蜜は甘いとは限らない。【完】
車に乗りこんだ2人を見送るために、止まったまま動かない車の横に嵐川さんと並び、偽笑を浮かべる。
「また、たくさんお話してくださいね。
絢梧さん」
「...はい、こちらこそ」
スルスルと開いた窓から顔を覗かせた絢梧さんに、社交辞令同然の言葉を投げかけ笑えば、そんなあたしの様子に気付いた絢梧さんもあたしに笑いかけてくれた。
...嵐川さんと白神さんの前でもこういう会話をしているところを見せないと、駄目だろうし。
「...また、メールするから」
「うん...」
なんて思っていただけなのに、最後に絢梧さんに腕を引っ張られ、顔を寄せられたかと思えば耳元で呟かれた。

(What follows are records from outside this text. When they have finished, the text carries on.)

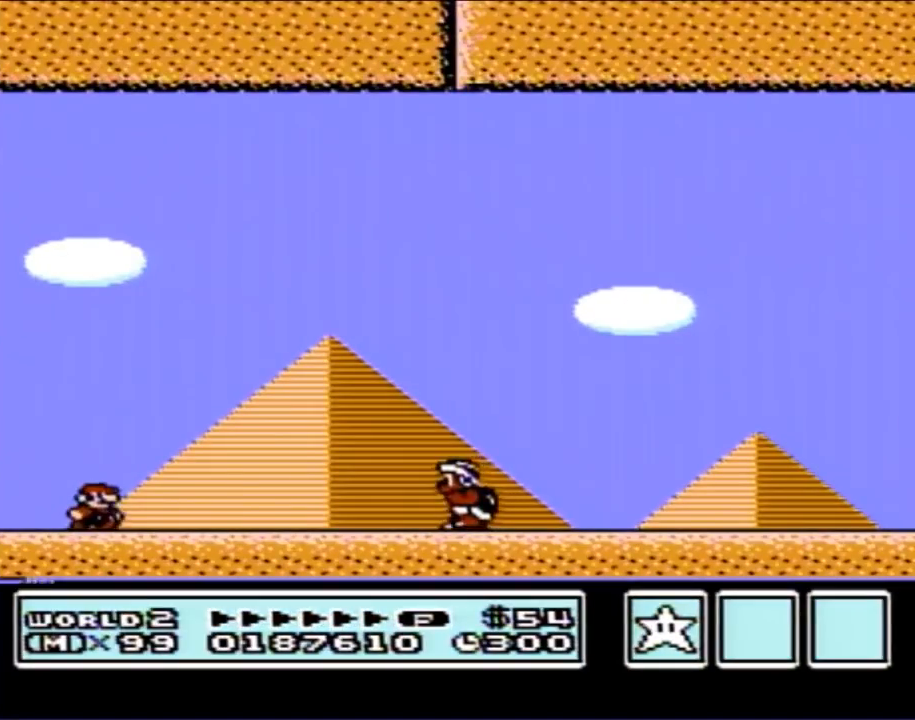
{"buttons": ["A", "B", "DPAD_RIGHT"], "events": [[300, "A", "down"]]}
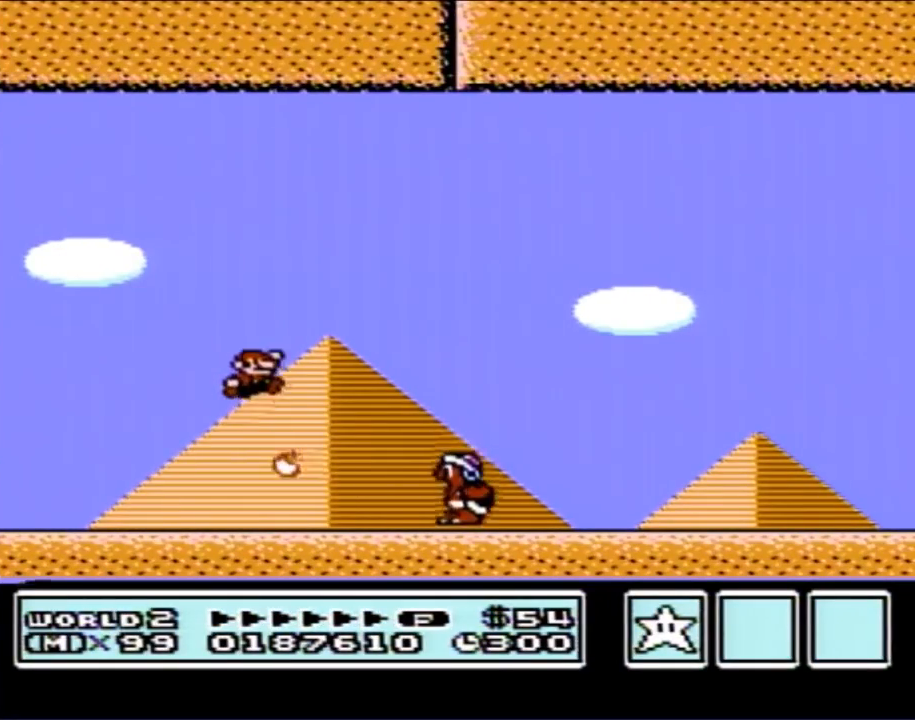
{"buttons": ["B", "DPAD_RIGHT"], "events": [[267, "A", "up"]]}
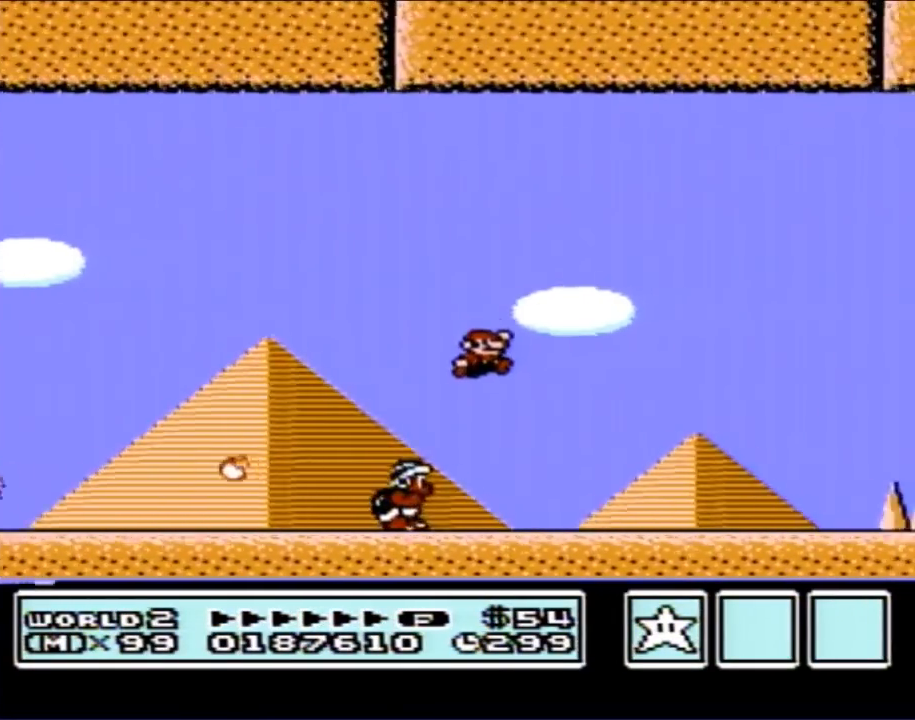
{"buttons": ["A", "B", "DPAD_RIGHT"], "events": [[367, "A", "down"]]}
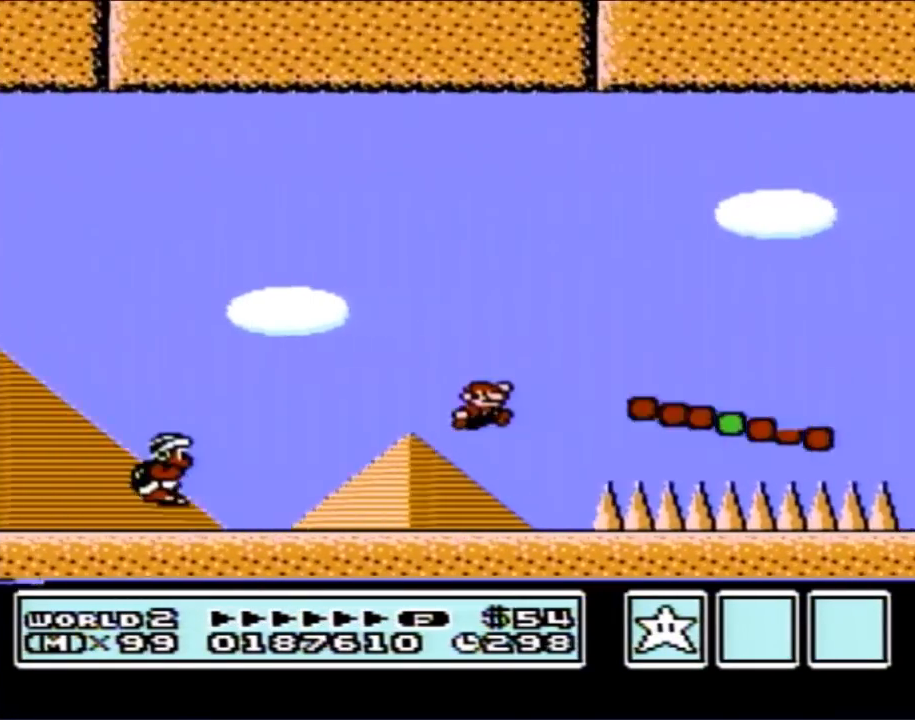
{"buttons": ["B", "DPAD_RIGHT"], "events": [[83, "A", "up"]]}
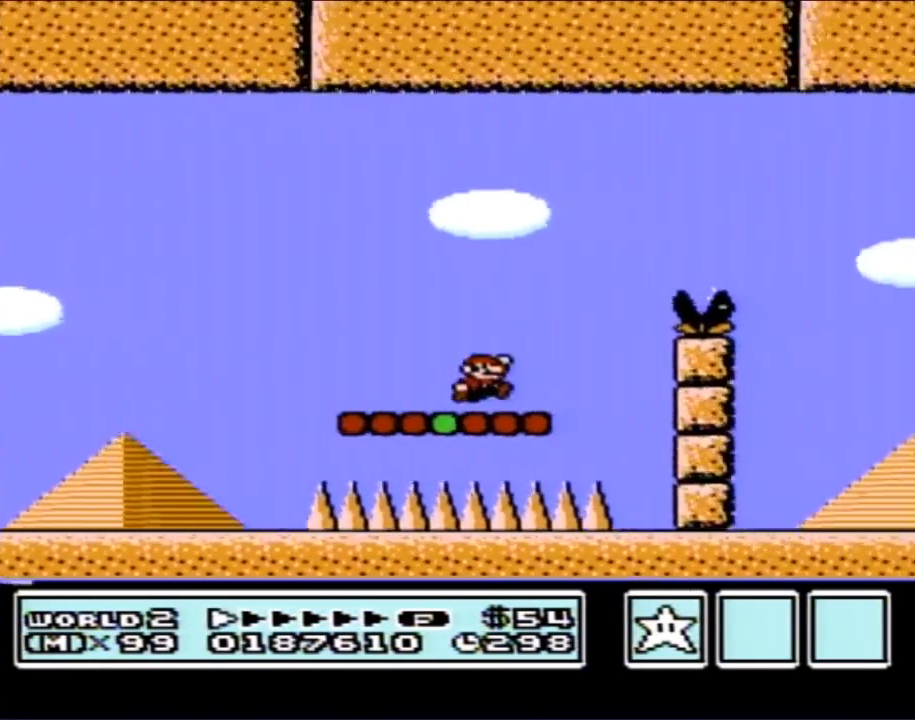
{"buttons": ["B", "DPAD_LEFT"], "events": [[17, "A", "down"], [300, "A", "up"], [300, "DPAD_RIGHT", "up"], [450, "DPAD_LEFT", "down"]]}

っ、わざわざ耳元で言わなくても、何も言わずにメールくらいしてくればいいのに。
それに、この角度だとあたし達がキスしているように見える。
「...ほら、車出すから離れなさい。絢梧」
「...。」
出せ。
その言葉と同時に動き出した車を呆然と見送る。
なんだったのだろう。
結局よく、分からない人だった。
年も、聞けなかったし。
ふと視線を感じて振り返れば、不機嫌そうな我が父があたしの方を見ていた。
え、なぜ。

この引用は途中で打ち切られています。